● **Exercise input**
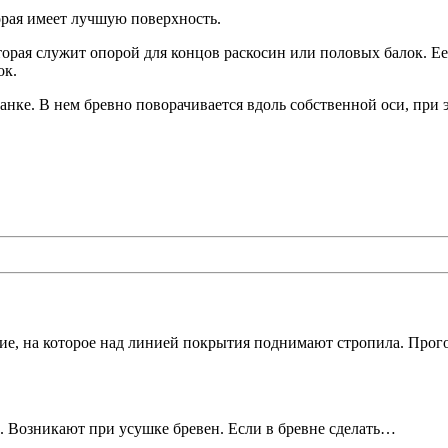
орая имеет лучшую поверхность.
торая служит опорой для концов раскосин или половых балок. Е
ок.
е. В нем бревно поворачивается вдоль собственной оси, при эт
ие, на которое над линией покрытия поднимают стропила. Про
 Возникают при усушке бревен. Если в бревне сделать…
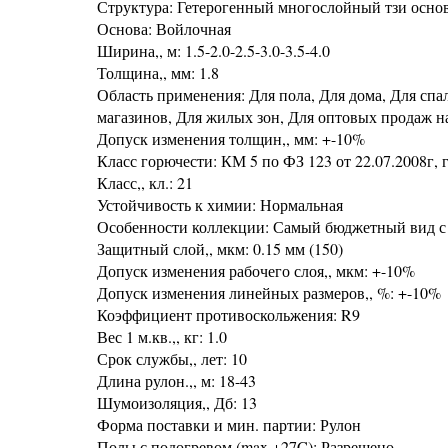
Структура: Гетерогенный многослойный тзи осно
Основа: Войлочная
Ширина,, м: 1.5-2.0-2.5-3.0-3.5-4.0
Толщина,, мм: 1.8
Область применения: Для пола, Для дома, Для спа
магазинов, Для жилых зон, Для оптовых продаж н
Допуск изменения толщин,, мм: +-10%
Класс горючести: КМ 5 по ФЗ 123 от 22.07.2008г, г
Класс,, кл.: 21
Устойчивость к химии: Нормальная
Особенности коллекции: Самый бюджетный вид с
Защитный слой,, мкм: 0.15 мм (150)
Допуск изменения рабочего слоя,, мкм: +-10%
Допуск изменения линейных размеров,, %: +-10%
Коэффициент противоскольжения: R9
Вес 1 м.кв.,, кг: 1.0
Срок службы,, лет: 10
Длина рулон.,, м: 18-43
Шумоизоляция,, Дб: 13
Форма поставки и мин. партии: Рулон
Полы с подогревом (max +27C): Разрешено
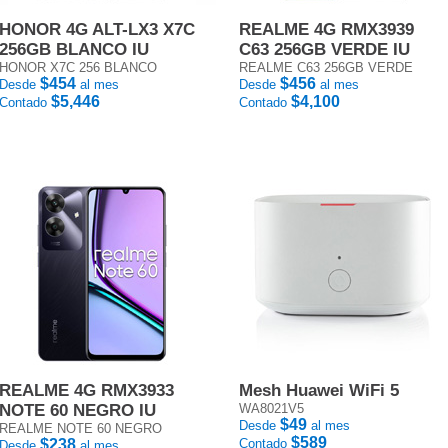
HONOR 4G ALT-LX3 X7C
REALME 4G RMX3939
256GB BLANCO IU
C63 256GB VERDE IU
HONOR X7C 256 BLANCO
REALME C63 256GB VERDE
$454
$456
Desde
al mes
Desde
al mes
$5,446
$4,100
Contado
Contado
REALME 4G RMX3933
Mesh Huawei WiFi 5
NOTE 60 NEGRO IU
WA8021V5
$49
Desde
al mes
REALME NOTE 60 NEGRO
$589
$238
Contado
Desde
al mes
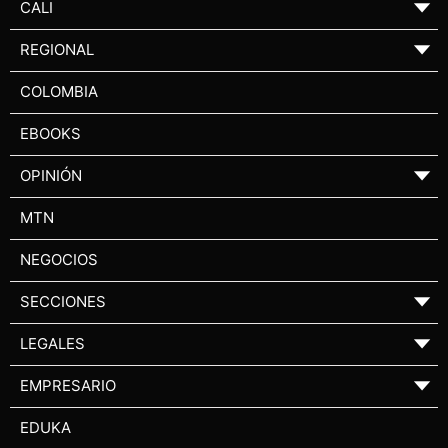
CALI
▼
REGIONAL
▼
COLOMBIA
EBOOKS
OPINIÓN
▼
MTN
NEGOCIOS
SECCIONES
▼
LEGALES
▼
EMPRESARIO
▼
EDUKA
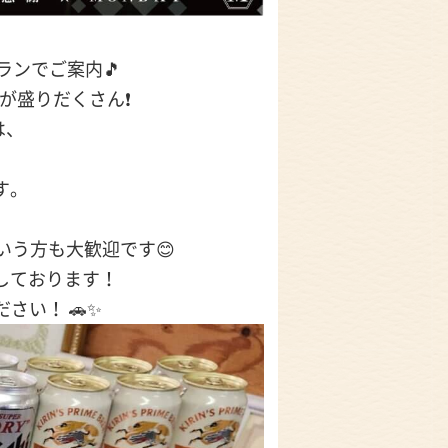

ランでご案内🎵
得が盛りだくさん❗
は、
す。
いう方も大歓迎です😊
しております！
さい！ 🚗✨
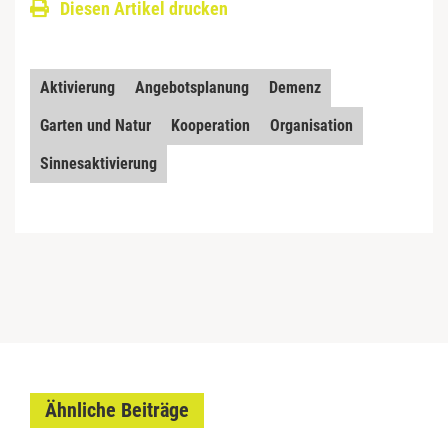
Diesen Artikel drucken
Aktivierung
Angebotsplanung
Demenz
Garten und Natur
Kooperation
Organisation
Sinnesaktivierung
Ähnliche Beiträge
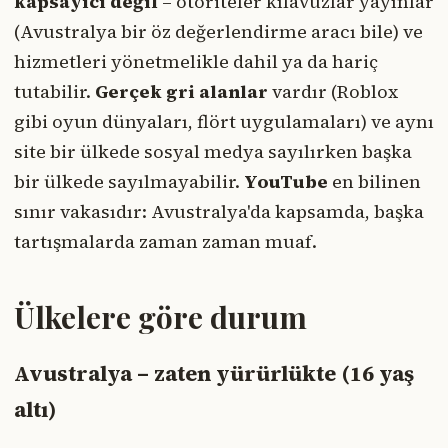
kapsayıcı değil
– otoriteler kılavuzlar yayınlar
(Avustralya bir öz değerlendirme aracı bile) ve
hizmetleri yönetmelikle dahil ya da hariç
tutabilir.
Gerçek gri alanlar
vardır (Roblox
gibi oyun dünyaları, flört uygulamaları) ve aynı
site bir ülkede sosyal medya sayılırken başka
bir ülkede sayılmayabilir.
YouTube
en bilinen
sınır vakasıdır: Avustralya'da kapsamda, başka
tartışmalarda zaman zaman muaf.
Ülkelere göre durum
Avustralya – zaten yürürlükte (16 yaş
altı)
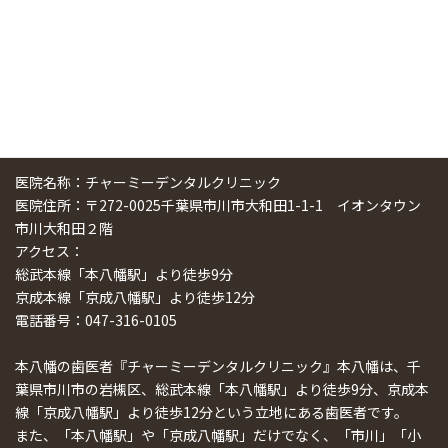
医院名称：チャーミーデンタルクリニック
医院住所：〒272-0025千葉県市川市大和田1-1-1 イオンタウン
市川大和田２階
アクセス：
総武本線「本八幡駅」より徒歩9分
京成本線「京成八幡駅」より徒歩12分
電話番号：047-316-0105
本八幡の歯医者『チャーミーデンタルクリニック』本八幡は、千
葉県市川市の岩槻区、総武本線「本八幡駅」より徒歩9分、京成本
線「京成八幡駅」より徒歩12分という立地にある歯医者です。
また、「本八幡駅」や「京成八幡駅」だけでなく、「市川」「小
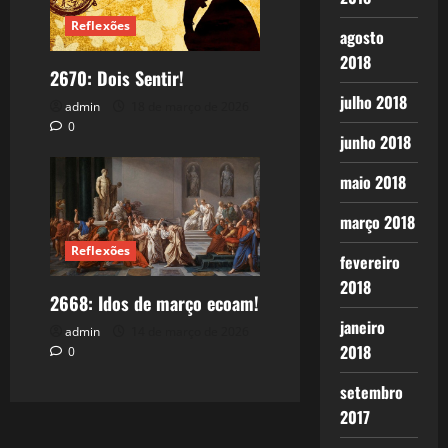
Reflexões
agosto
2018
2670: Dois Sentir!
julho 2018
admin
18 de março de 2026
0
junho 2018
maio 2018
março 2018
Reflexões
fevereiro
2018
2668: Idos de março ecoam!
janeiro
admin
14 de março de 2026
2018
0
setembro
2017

● **Job**
Copy from the entries only those lines that hold the word "Допуск".

● **Solution to this task**
Допуск изменения толщин,, мм: +-10%
Допуск изменения рабочего слоя,, мкм: +-10%
Допуск изменения линейных размеров,, %: +-10%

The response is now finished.